Could India's Military Really Crush Pakistan?
Following a raid by Indian special forces into Myanmar early this month, increasing attention has been given to the prospect that India might use similar means against Pakistan to pressure it to end support for anti-Indian militant groups. India’s on-going military modernization and headline-grabbing increases in defense spending have already raised concerns that it threatens to upset the delicate conventional military balance in the region and make military action a more attractive prospect for New Delhi.
Taken at face value, there appears to be some validity to this line of thinking. Indian defense spending has doubled in real terms since 1997, growing at an average of 6.3 percent per year. The Modi announced a further 11 percent hike, raising the 2015–2016 military budget to $39.8 billion. Moreover, India is presently the world’s largest buyer of conventional weapons, with upwards of $100 billion expected to be spent on modernizing its defense forces over the next decade.
Consequently, a number of scholars and analysts have suggested Indian military modernization is threatening Pakistan’s conventional deterrence and pressuring Islamabad to embrace battlefield nuclear weapons as a tool of self defense. Yet, this line of thinking overlooks the fact that the Indian military is beset by obsolete platforms.
Moreover, a pair of key structural factors mitigate whatever advantages India may be gaining through military modernization: terrain is not conducive to rapid successes in areas of significant strategic value, and in the most likely conflict scenarios, India is unlikely to achieve the strategic surprise necessary to make a limited offensive succeed.
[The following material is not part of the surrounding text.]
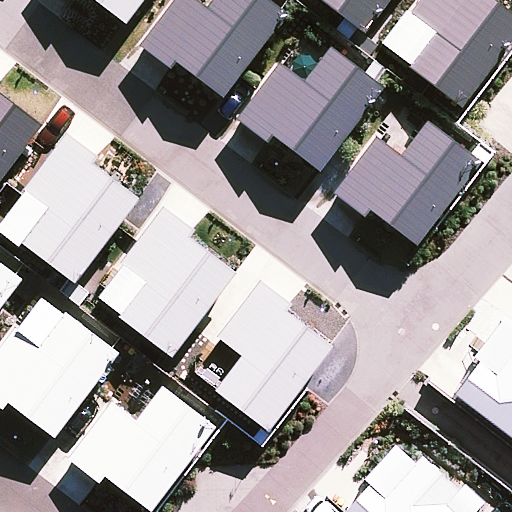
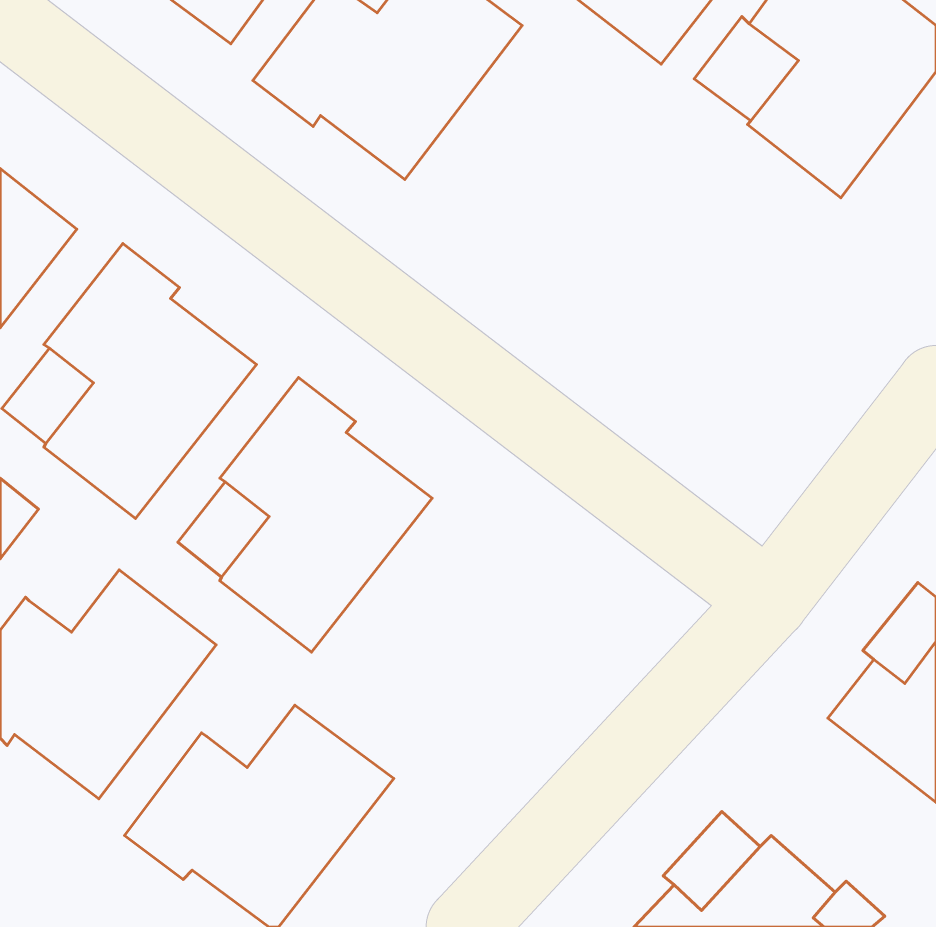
building: [236,47,383,171] -> none
building: [332,121,480,245] -> none
building: [214,280,333,430] -> none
Consequently, Indian policymakers cannot be confident that even a limited resort to military force would achieve a rapid result, which is an essential pre-condition for deterrence failure.
Deterring State-Sponsored Terrorism with Conventional Force
Since the mid 2000s, the Indian Army has explored changes to its force structure and concept of operations to enable short-notice offensives of limited duration that would seek to make several small thrusts to Pakistan to quickly seize and hold territory. Termed “proactive strategies,” the aim is to rapidly mobilize division or smaller sized formations to carry out retaliatory conventional strikes that would deter or punish Pakistan for its links to terrorist groups, while simultaneously pursuing narrow enough aims to deny Islamabad a justification to escalate the clash to the nuclear level. In particular, the Indian Army seeks a rapid mobilization and offensive action by division or smaller sized formations who would seek to punish enemy forces or seize territory in a limited offensive of short duration.
Unsurprisingly these efforts have not been well received in Pakistan, whose leaders view the country’s conventional armed forces as the cornerstone of their strategic deterrent capability.
Consequently, in recent years, a number of Pakistani analysts have sounded warnings about the Indian military’s alleged growing quantitative and qualitative advantages, alleging that Islamabad’s inability to keep pace with New Delhi’s military build up has increased the pressure to expand Pakistan’s nuclear arsenal to include low-yield warheads and short-range delivery systems. These concerns have been echoed in Washington, D.C. A number of researchers at think tanks, including the Carnegie Endowment, the Congressional Research Service, the Council on Foreign Relations, and the Hudson Institute appear to share the beliefs of the Stimson Center’s Michael Krepon that Pakistan’s recent embrace of the utility of tactical nuclear weapons and broader Pakistani efforts to enhance the quality and quantity of their nuclear arsenal is a result of “India’s growing conventional capabilities and its more proactive military plans.”